Es lebt. Auch wenn im öffentlichen Raum momentan eher Ruhe herrscht um das Projekt „Tonart“ in Südlohn – einem Haus, in dem Vereine und Verbände Platz finden für Musik, Gesang, Tanz, Kunst und Kultur. Denn was jetzt für das Voranbringen dieses Vorhabens erforderlich ist, spielt sich nicht auf der öffentlichen Bühne ab.

Herbert Schlottbom von der Gemeindeverwaltung erläuterte auf Anfrage der Münsterland Zeitung den Stand der Dinge. Dieser hängt unmittelbar zusammen mit dem Integrierten Handlungskonzept: So lange das nicht für beide Ortsteile in ein Gesamtkonzept gegossen ist, bleibt Tonart noch mit in der Warteposition.

Das heißt aber nicht, dass sich die Verantwortlichen nicht damit beschäftigen würden. Denn es gibt noch eine Reihe an offenen Fragen. Die Finanzierung spielt dabei eine zentrale Rolle. Herbert Schlottbom wies darauf hin, dass sich die Bedingungen geändert haben: Die Förderung durchs Land sei nur noch mit 40 Prozent zu kalkulieren. Ursprünglich hatte Aussicht auf 60 Prozent bestanden.
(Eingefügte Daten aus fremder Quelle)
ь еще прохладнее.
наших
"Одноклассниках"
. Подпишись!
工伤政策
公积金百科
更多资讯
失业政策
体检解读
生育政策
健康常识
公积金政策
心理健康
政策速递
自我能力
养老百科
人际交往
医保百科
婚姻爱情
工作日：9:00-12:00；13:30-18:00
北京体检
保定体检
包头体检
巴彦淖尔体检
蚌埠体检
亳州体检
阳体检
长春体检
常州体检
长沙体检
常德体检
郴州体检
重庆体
Es kommt auf die Investitionsplanung an

„Das muss in den Blick genommen werden“, wies Herbert Schlottbom auf die Bedeutung der Investitionsplanung hin. Auch die Frage eines wirtschaftlichen Betriebs erfordere eine Antwort, ebenso die nach der Trägerschaft.
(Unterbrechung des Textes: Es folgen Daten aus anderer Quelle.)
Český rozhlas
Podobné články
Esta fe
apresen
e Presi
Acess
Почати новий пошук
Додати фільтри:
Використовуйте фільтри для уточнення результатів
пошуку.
Davon losgelöst hatten sich im vergangenen Jahr zwei Möglichkeiten herauskristallisiert. Die kleinere Lösung hatte aber Zweifel ausgelöst, ob die Vielzahl der vorgesehenen Nutzungen darin genug Platz finden kann. So entstand auch eine Optimalvariante. Diese setzt aber voraus, weitere Flächen einzubeziehen: „Dafür müsste man das Jugendhaus Oase und den kleinen Saal überplanen.“

Herbert Schlottbom erläuterte auch, warum das Projekt Tonart sich nicht vom Integrierten Handlungskonzept trennen lässt. Denn auch dabei geht es um die finanzielle Frage. Das Land fördere nur unter ganz bestimmten Bedingungen: Es hatte einiger Überzeugungsarbeit bedurft, grünes Licht dafür zu bekommen. Ausschlaggebend dabei sei der historische Standort gewesen. Denn bereits das Vereinshaus habe den Charakter eines Dorfgemeinschaftshauses besessen. Tonart würde sich deshalb an dieser Stelle einfügen in die Ortsplanung, wie sie das Integrierte Handlungskonzept ausgestaltet.

Lösungen angestrebt

„Vor dem Hintergrund der Förderkulisse gilt es nun, neue Modelle zu entwickeln“, unterstrich Herbert Schlottbom das Bestreben aller Beteiligten, „Tonart“ weiter voranzutreiben: „Wir sind in der Lenkungsgruppe gewillt, Lösungen zu finden.“ So gesehen passt es, dass die Pause beim Integrierten Handlungskonzept Zeit eröffnet, um mit den Fachleuten vom Büro Startklar das Konzept weiter auszufeilen. Viel zu tun also für die Mitglieder der Lenkungsgruppe, die sich Ende Februar wieder trifft. Und auch das zeigt: Das Projekt „Tonart“ lebt.